5,287 forum posts
A topic that comes up often on Trailspace is photography - what camera to get, posting pictures, photos with trip reports, photo contest, member albums, and so on. I am putting this in Backcountry, since Trailspace does not have an "Outdoor Photography" forum, and since it deals directly with backcountry winter photography (or maybe Climbing photography), but not about gear choice per se.
A commercial photo dealer, Ritz, which sends out huge amounts of emails once you get on their list, has started including "how to" articles. Now that winter is upon us, they posted an article on cold weather photography. Now, although I have bought some things from Ritz (mail order, internet, and hundreds of affiliated stores), this is by no means an endorsement. I prefer to deal with my local specialty photography shop, Keeble and Shuchat, just as I prefer to deal with my two remaining mountaineering shops.
Just a couple comments on the article and my personal cold weather "tips" -
Overall, the article has some good points to make. Things have changed drastically in the realm of photography, with film virtually disappearing (although digital cameras still have a way to go before matching the best quality film photographs, if you compare like formats - FX format to 35mm film, medium format digital to medium format film, etc). Certain of the precautions with film do not apply to digital cameras - the old bugaboo of static discharge streaks in subzero dry conditions, for one. However, condensation is a very strong consideration for digital electronics.

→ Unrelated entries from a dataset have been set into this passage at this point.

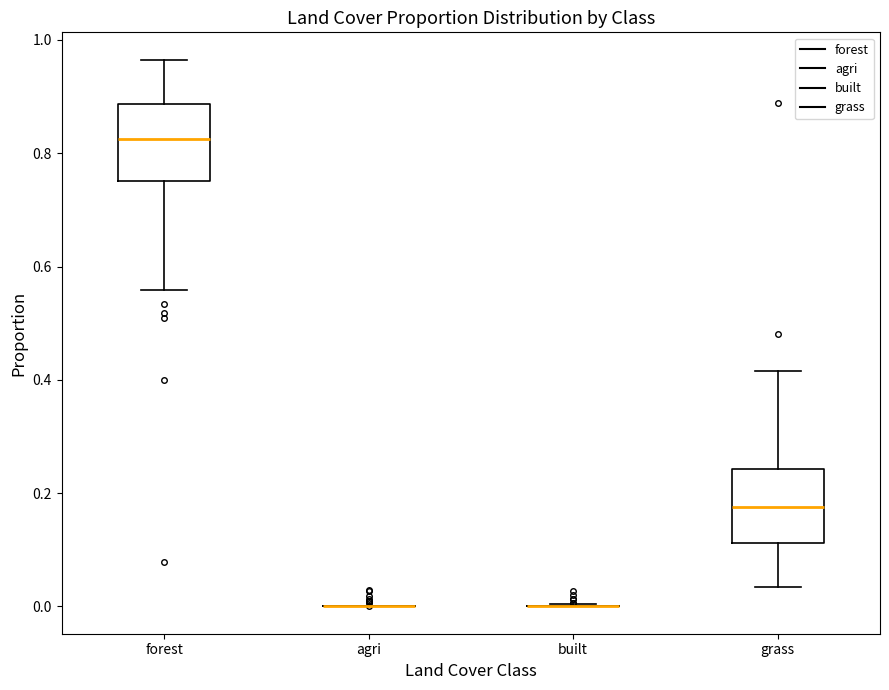

Reading left to right, transcribe this box plot: for each box, give where its median line is, the range the box spans, and where its two whiskers end, as read against the y-axis. The values are not printed on the chart, so give them approximately, as read against the axis.

forest: median 0.82, box 0.76 to 0.88, whiskers 0.56 to 0.96
agri: box collapsed to a line at 0.00, whiskers 0.00 to 0.00
built: box collapsed to a line at 0.00, whiskers 0.00 to 0.00
grass: median 0.18, box 0.12 to 0.24, whiskers 0.04 to 0.42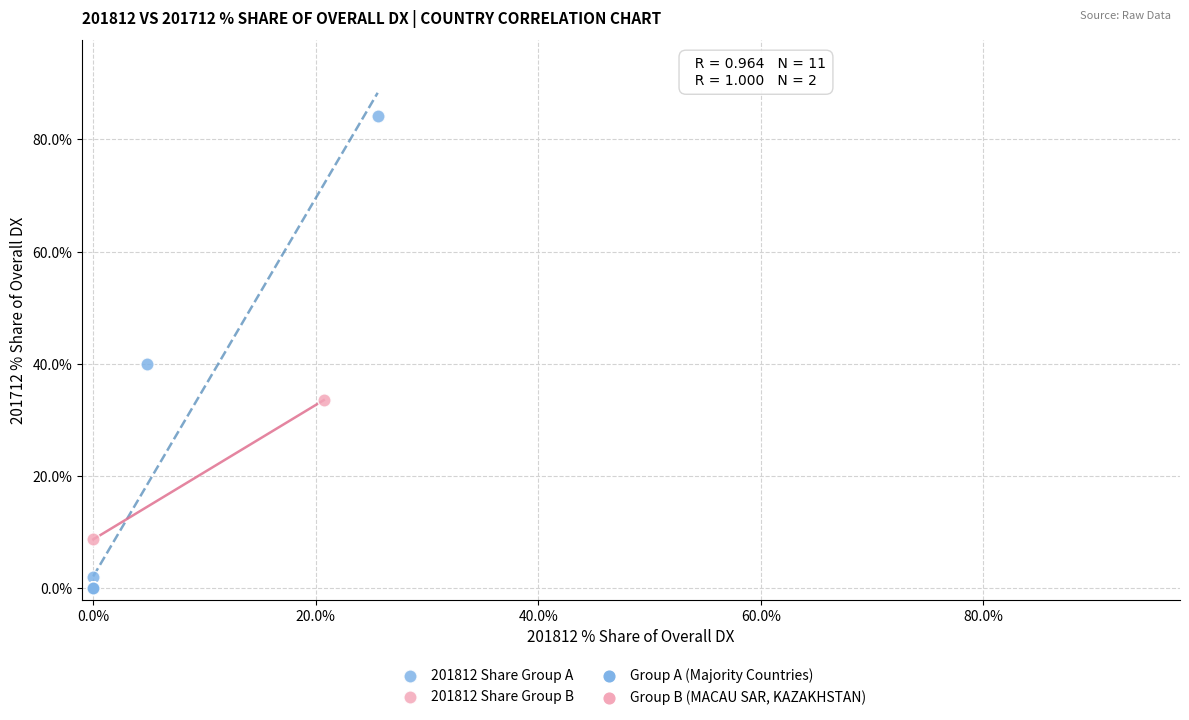

Which series contains the lowest Y value?

201812 Share Group A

If you take a warm camera into cold conditions, condensation is not a problem. But bringing a cold camera back into a warm environment (even into your tent, sometimes) can get condensation inside the camera on the electronics. I find that putting the camera in a ziploc bag while still outdoors in the cold, then letting it warm slowly helps - the condensation forms on the outside of the bag rather than on the camera. Also, I generally put the now-cooled camera into a ziploc bag before stuffing it back into my parka to allow it to warm a bit - which prevents my sweat from condensing on or inside the camera.

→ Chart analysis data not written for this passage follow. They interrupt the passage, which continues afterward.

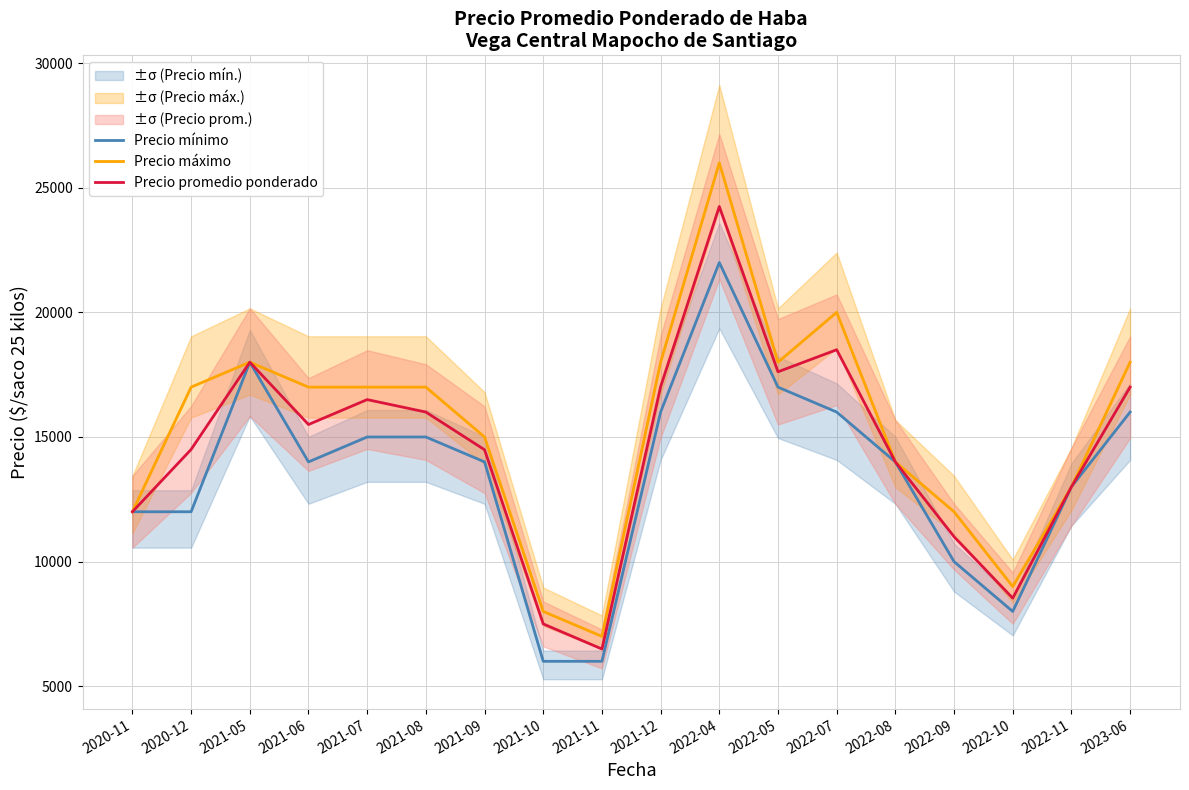

Which series has the largest range (max minus min)?

Precio máximo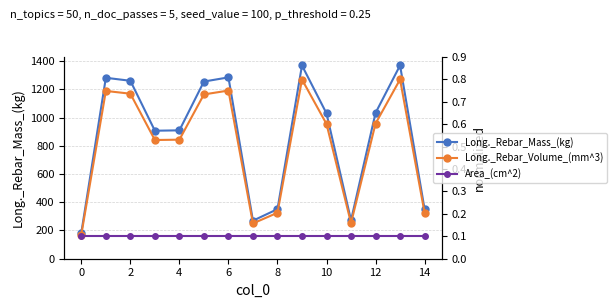

At which category is the sum across all series the highest?

13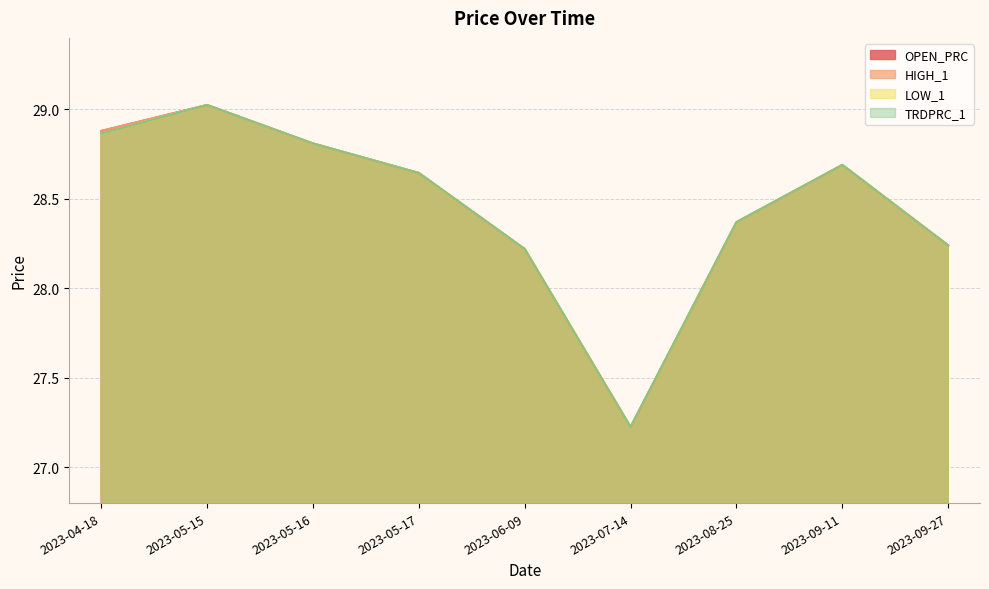

Which label corresponds to the largest value in the chart?

2023-05-15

What about shooting in wet-snow conditions? There are waterproof enclosures, such as GoPro supplies with their cameras, and plastic waterproof bags with a hard plastic viewing window, as well as "raincoats" for your camera (I have an Aquatech that I mostly use in rain situations, but have used in wet snow conditions). If you are using the hard plastic box type or soft plastic bag type enclosures where the camera is sealed against the outside world, be sure to allow plenty of warmup time before opening the enclosure in a warm, possibly more humid environment.
Batteries do lose power when cold, including lithium batteries. Lithiums do retain more of their power at colder temperatures than any other variety (including NiCd rechargeables). So keep spares inside your parka and inside ziploc bags. Something to note is that often a battery will appear to die because of the cold, only to revive when heated by carrying it inside your parka for an hour or so.
Note - some cameras and other electronic devices that use AA and AAA batteries do not work with Lithium AA and AAA batteries, due to the fact that the new Li have an initial voltage of about 1.8V, vs alkalines at 1.6V and NiCd rechargeables at 1.5 V. Barb's Canon A-series has overvoltage protection that shuts the camera down when it detects a higher voltage than about 1.65V, as do a couple of my GPSRs and some other electronic widgets we have.
But what about the need to change batteries or memory cards? If you have kept your spare batteries and memory cards inside your parka so they stay warm, you have no problem. You can change the batteries and memory cards, even though the camera may have become chilled. Put the used ones in a ziploc bag before moving them inside your parka. As noted above, the chilled batteries will sometimes recover a little as they warm up.
Then again, you can avoid changing memory cards by getting larger memory sizes. It takes a large number of photos to fill a 32GB card, even when shooting RAW 14-bit color depth images as I usually do (more than 1100 pictures). And you can now get SD and CF cards up to 128G (remember, SD cards come in SD, SDHC high capacity, and SDXC extreme capacity, so make sure your camera can use the higher capacity cards before buying them).
The most basic tip is, of course, keep yourself warm and dry. That includes your fingers and toes. Learn to use your camera WITH your gloves on.